* **Action item**
Arrange the listing below as a Markdown table with the columns "No." and "Text", giving each line its own numbered row and omitting blank lines and pictures.

Records held in a dataset
------------------------
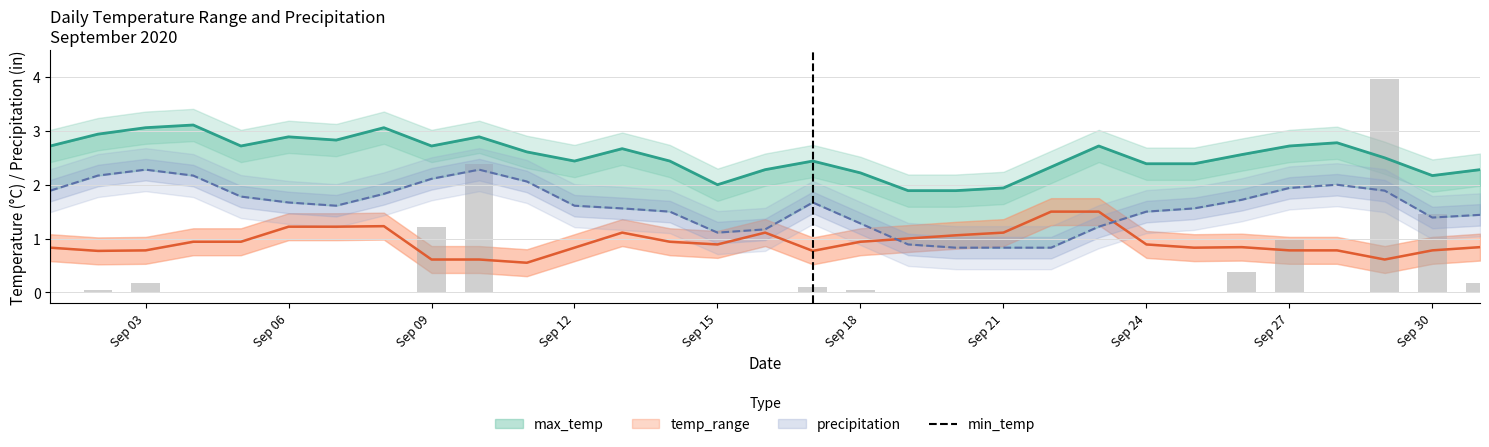

The chart shows a value of 2.6 at Sep 15. True or false?

False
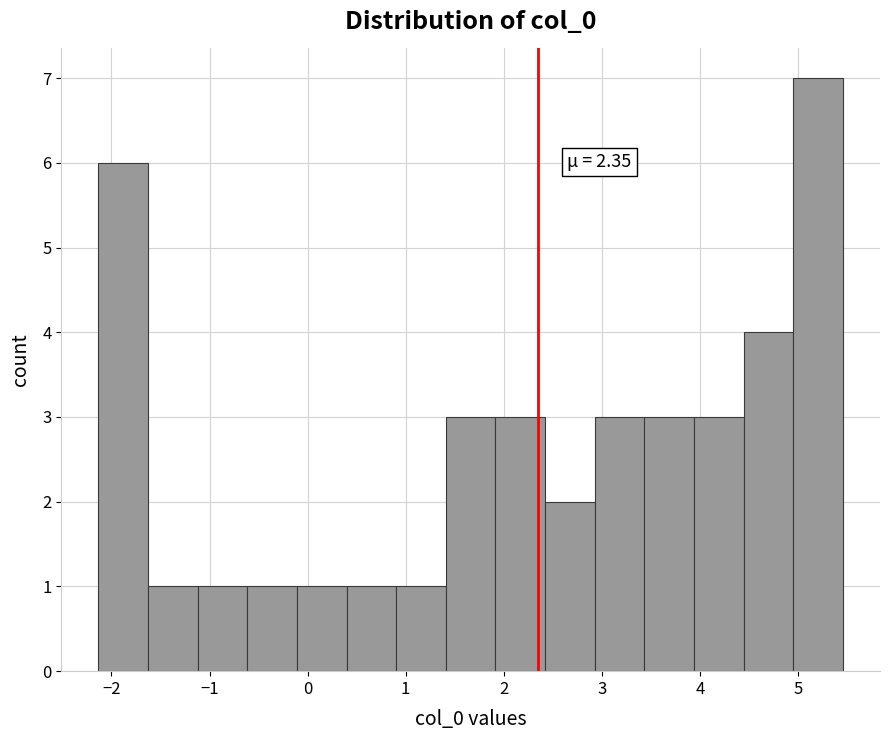

Over which range of the x-axis is the bar tallest?

5.0 to 5.5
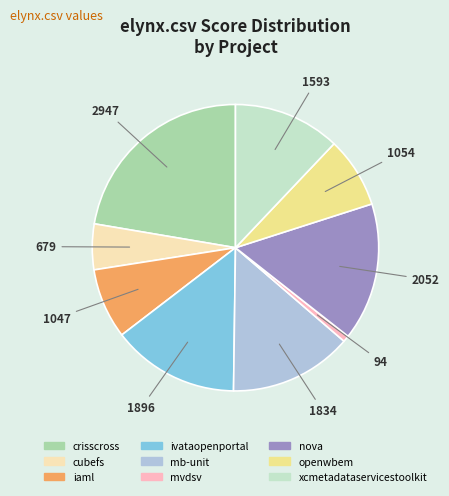

Is there any slice that represents more than half of the pie?

No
------------------------
* **Output for this task**
| No. | Text |
|---|---|
| 1 | The chart shows a value of 2.6 at Sep 15. True or false? |
| 2 | False |
| 3 | Over which range of the x-axis is the bar tallest? |
| 4 | 5.0 to 5.5 |
| 5 | Is there any slice that represents more than half of the pie? |
| 6 | No |